:: TASK DETAILS ::
Can you copy, unchanged, the lines in the records below from the one with "BDSM visitors" to the one with "BeeTalk review", including both of those lines?

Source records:
########
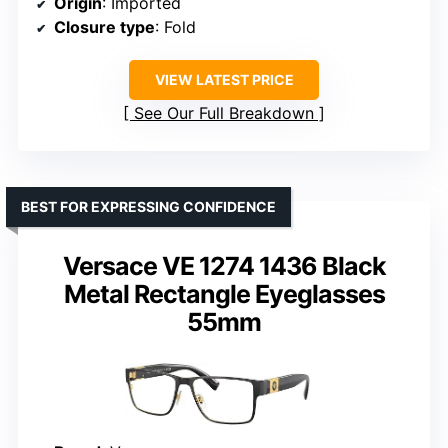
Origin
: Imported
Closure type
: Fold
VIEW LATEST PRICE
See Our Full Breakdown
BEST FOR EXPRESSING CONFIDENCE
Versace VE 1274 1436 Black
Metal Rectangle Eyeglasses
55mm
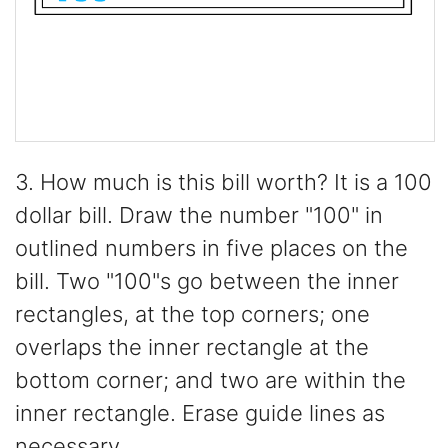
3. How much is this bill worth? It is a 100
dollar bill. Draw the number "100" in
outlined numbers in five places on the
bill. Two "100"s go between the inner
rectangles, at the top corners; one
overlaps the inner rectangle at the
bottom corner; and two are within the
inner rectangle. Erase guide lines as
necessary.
########
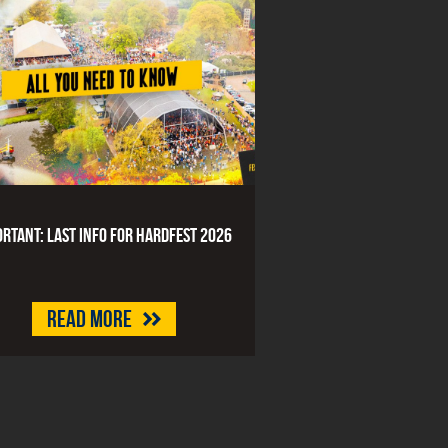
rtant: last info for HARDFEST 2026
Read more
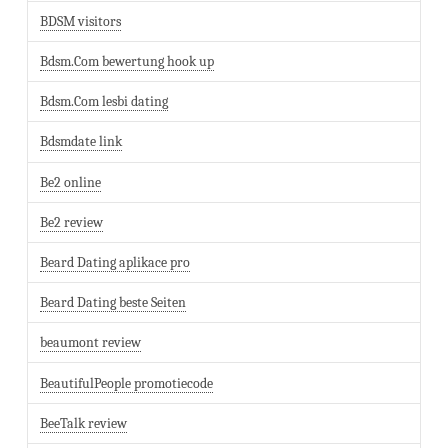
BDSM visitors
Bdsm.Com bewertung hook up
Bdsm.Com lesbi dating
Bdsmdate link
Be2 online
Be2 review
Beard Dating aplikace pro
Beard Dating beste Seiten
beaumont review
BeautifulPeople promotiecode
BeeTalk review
########
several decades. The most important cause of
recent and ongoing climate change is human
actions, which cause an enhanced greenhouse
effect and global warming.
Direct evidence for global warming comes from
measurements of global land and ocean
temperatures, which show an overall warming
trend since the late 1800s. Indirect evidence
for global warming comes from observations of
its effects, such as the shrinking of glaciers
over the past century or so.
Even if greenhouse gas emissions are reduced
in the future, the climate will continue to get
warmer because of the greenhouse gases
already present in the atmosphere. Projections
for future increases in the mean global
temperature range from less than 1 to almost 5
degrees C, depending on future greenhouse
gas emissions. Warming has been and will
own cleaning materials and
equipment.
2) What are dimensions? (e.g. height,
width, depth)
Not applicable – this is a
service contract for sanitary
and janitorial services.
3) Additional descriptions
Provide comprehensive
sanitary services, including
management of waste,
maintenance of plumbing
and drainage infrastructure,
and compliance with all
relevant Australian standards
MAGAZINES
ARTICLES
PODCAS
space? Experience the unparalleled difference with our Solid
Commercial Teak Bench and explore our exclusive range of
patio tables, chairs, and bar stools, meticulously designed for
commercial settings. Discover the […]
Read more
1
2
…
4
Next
########
:: OUTPUT ::
BDSM visitors
Bdsm.Com bewertung hook up
Bdsm.Com lesbi dating
Bdsmdate link
Be2 online
Be2 review
Beard Dating aplikace pro
Beard Dating beste Seiten
beaumont review
BeautifulPeople promotiecode
BeeTalk review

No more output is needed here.